- Directions for this task:
Give the tally of lines in the listing that include "font". No other words belong in the answer.

- Extracted entries:
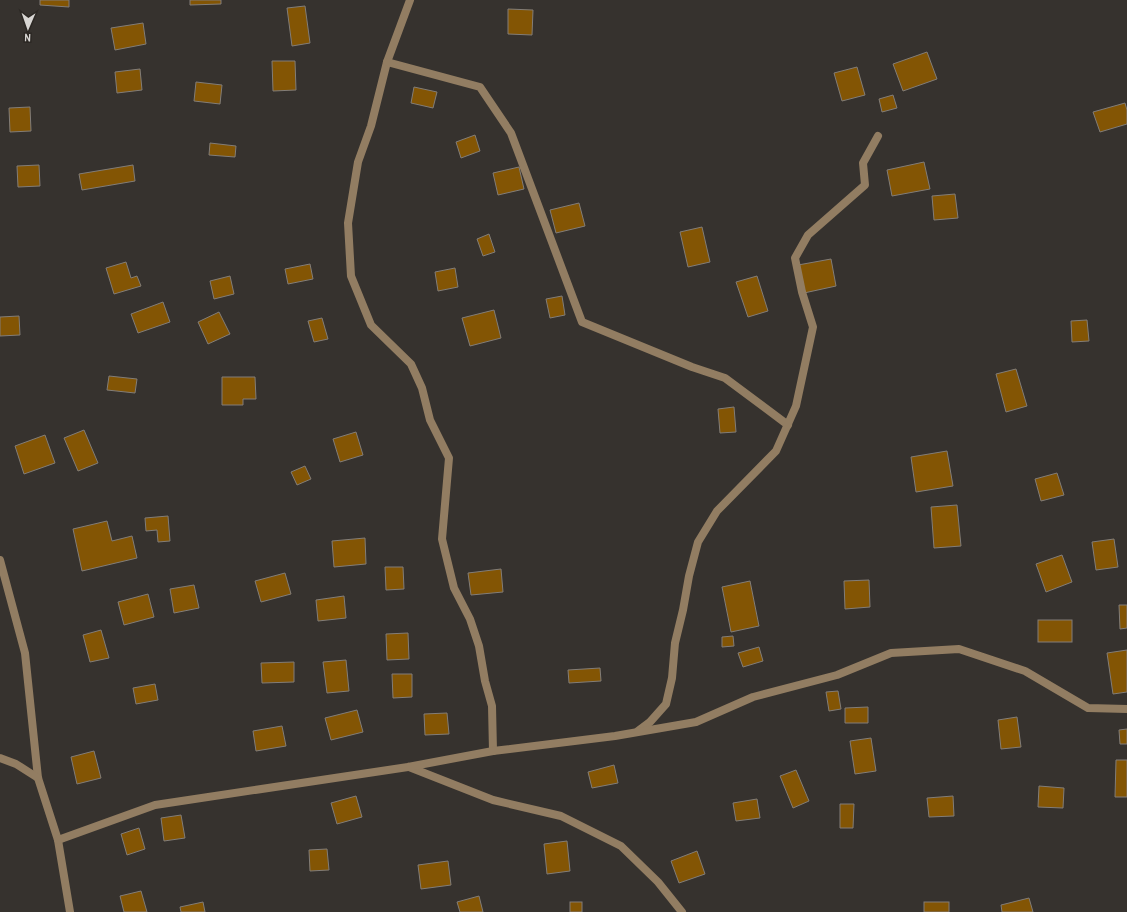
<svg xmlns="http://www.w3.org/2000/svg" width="1127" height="912" viewBox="0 0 1127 912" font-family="'Archivo Narrow',sans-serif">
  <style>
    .building { fill: #835504; stroke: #827d78 }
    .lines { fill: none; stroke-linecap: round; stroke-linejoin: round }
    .street { stroke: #927d62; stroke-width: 8 }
  </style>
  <rect width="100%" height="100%" fill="#36322e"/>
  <g class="building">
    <path d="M 40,0 L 69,0 L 69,7 L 40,5 Z"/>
    <path d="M 190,0 L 221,0 L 221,4 L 190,5 Z"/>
    <path d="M 305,6 L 310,43 L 292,46 L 287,8 Z"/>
    <path d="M 508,9 L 533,10 L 532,35 L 508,34 Z"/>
    <path d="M 143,23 L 146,44 L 115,50 L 111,28 Z"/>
    <path d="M 927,52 L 937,79 L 903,91 L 893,64 Z"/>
    <path d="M 272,61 L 295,61 L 296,90 L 273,91 Z"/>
    <path d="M 857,67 L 865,95 L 842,101 L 834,73 Z"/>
    <path d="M 140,69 L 142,90 L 117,93 L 115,72 Z"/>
    <path d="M 196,82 L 222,85 L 220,104 L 194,101 Z"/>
    <path d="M 414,87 L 437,92 L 433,108 L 411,103 Z"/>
    <path d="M 893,95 L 897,108 L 882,112 L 879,99 Z"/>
    <path d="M 1125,103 L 1127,110 L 1127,124 L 1100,132 L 1093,112 Z"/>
    <path d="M 30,107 L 31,131 L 10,132 L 9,108 Z"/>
    <path d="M 475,135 L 480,151 L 461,158 L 456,142 Z"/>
    <path d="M 210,143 L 236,146 L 235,157 L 209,155 Z"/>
    <path d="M 924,162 L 930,189 L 892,196 L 887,170 Z"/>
    <path d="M 39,165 L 40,186 L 18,187 L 17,166 Z"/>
    <path d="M 133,165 L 135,181 L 82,190 L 79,174 Z"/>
    <path d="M 519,167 L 524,189 L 498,195 L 493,173 Z"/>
    <path d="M 955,194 L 958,218 L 934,220 L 932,196 Z"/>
    <path d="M 579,203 L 585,226 L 556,233 L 550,210 Z"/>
    <path d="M 702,227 L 710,262 L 688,267 L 680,232 Z"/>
    <path d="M 489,234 L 495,252 L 483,256 L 477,239 Z"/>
    <path d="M 831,259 L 836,286 L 804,293 L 798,265 Z"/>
    <path d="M 126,262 L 131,278 L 137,276 L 141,286 L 114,294 L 106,268 Z"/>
    <path d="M 310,264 L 313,279 L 288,284 L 285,269 Z"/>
    <path d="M 455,268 L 458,287 L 438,291 L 435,272 Z"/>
    <path d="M 230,276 L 234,294 L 214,299 L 210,281 Z"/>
    <path d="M 757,276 L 768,311 L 748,317 L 736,282 Z"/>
    <path d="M 562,296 L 565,315 L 550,318 L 546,299 Z"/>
    <path d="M 163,302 L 170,322 L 138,333 L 131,314 Z"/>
    <path d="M 494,310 L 501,338 L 470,346 L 462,318 Z"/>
    <path d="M 219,312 L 230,334 L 208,344 L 198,322 Z"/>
    <path d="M 19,316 L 20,335 L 0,336 L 0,317 Z"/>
    <path d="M 322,318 L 328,339 L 314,342 L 308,321 Z"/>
    <path d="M 1087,320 L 1089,341 L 1072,342 L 1071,321 Z"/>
    <path d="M 1016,369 L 1027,406 L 1006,412 L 996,374 Z"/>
    <path d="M 109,376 L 137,379 L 135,393 L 107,390 Z"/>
    <path d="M 222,377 L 255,377 L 256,399 L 243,399 L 243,405 L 222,405 Z"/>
    <path d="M 734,407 L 736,432 L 720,433 L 718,409 Z"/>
    <path d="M 84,430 L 98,463 L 78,471 L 64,438 Z"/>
    <path d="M 356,432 L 363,455 L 340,462 L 333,439 Z"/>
    <path d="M 45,435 L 55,463 L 24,474 L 15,446 Z"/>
    <path d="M 947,451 L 953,486 L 916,492 L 911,457 Z"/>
    <path d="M 305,466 L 311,479 L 297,485 L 291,472 Z"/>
    <path d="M 1057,473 L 1064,495 L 1041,501 L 1035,479 Z"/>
    <path d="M 957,505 L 961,546 L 934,548 L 931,507 Z"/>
    <path d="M 168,516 L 170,541 L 158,542 L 157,530 L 146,531 L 145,518 Z"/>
    <path d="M 107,521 L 112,541 L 132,536 L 137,558 L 82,571 L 73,529 Z"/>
    <path d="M 365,538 L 366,564 L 334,567 L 332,541 Z"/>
    <path d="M 1114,539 L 1118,567 L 1096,570 L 1092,542 Z"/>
    <path d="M 1062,555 L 1072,582 L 1046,592 L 1036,564 Z"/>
    <path d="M 385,567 L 403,567 L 404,589 L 386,590 Z"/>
    <path d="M 501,569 L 503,592 L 471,595 L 468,573 Z"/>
    <path d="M 285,573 L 291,594 L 261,602 L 255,581 Z"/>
    <path d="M 869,580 L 870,607 L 845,609 L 844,581 Z"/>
    <path d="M 750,581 L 759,626 L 731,632 L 722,587 Z"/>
    <path d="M 194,585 L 199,608 L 174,613 L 170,589 Z"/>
    <path d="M 148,594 L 154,617 L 124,625 L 118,602 Z"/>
    <path d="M 344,596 L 346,618 L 318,621 L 316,600 Z"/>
    <path d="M 1119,605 L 1127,605 L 1127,628 L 1120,629 Z"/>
    <rect x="1038" y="620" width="34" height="22"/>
    <path d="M 101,630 L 109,658 L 90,662 L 83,635 Z"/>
    <path d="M 408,633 L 409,659 L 387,660 L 386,634 Z"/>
    <path d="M 733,636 L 734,646 L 722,647 L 722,637 Z"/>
    <path d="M 759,647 L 763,661 L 743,667 L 738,653 Z"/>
    <path d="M 1127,650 L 1127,692 L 1113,694 L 1107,653 Z"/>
    <path d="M 346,660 L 349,691 L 327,693 L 323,662 Z"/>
    <path d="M 294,662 L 294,682 L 262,683 L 261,663 Z"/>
    <path d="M 600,668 L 601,681 L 569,683 L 568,670 Z"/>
    <path d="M 392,674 L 412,674 L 412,697 L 393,698 Z"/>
    <path d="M 155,684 L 158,700 L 136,704 L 133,688 Z"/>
    <path d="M 838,691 L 841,709 L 829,711 L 826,692 Z"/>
    <path d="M 868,707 L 868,723 L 845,723 L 845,708 Z"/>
    <path d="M 357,710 L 363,732 L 331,740 L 325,718 Z"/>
    <path d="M 447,713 L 449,734 L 425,735 L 424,714 Z"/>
    <path d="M 1017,717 L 1021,747 L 1001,749 L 998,720 Z"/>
    <path d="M 282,726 L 286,746 L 256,751 L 253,731 Z"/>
    <path d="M 1127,729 L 1127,744 L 1120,744 L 1119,730 Z"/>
    <path d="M 871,738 L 876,771 L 855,774 L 850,741 Z"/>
    <path d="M 94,751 L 101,778 L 77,784 L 71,757 Z"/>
    <path d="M 1116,760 L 1127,760 L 1127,797 L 1115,797 Z"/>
    <path d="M 614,765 L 618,783 L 592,788 L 588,772 Z"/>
    <path d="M 796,770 L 809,801 L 793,808 L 780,776 Z"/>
    <path d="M 1039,786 L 1064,788 L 1063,808 L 1038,807 Z"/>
    <path d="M 356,796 L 362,817 L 337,824 L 331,803 Z"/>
    <path d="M 953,796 L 954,816 L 929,817 L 927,798 Z"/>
    <path d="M 757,799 L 760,818 L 736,821 L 733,803 Z"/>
    <path d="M 840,804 L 854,804 L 853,828 L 840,828 Z"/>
    <path d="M 181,815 L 185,838 L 164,841 L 161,818 Z"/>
    <path d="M 139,828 L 145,849 L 127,855 L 121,834 Z"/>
    <path d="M 567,841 L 570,871 L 547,874 L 544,844 Z"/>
    <path d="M 327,849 L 329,870 L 310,871 L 309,850 Z"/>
    <path d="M 697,851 L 705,874 L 679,883 L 671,861 Z"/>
    <path d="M 448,861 L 451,885 L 421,889 L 418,865 Z"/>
    <path d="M 141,891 L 147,912 L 124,912 L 120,896 Z"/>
    <path d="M 479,896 L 483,912 L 460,912 L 457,902 Z"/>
    <path d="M 1029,898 L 1033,912 L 1002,912 L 1001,905 Z"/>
    <path d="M 203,902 L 205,912 L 181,912 L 180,907 Z"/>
    <rect x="570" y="902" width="12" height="10"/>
    <rect x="924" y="902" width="25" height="10"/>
  </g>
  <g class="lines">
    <g class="street">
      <path d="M 410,0 L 387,62 L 371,126 L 358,162 L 348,223 L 351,276 L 371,325 L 411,364 L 422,388 L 430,420 L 449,458 L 442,539 L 454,588 L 470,619 L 479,646 L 485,681 L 492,706 L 493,751"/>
      <path d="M 387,62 L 480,87 L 511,133 L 582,322 L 692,367 L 725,378 L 788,425"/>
      <path d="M 0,560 L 25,653 L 38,778 L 58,840 L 70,912"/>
      <path d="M 638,731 L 650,722 L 666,704 L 672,678 L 675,643 L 683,610 L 689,576 L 698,542 L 717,511 L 776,451 L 796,406 L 813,327 L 802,292 L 795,258 L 808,235 L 865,185 L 863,163 L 878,136"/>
      <path d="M 0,758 L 16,764 L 38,778"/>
      <path d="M 409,767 L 493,800 L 561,816 L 621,846 L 658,882 L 682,912"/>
      <path d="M 58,840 L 155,805 L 408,767 L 493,751 L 615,736 L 696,722 L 753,697 L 837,675 L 891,653 L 959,649 L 1025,671 L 1088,708 L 1127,709"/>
    </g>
  </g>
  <g transform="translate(28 28) rotate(182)" stroke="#2c2824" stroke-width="3" paint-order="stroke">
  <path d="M0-3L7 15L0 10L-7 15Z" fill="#d8d6d3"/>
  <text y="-6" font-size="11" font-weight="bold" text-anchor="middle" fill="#d8d6d3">N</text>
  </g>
</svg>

- Result of the task:
2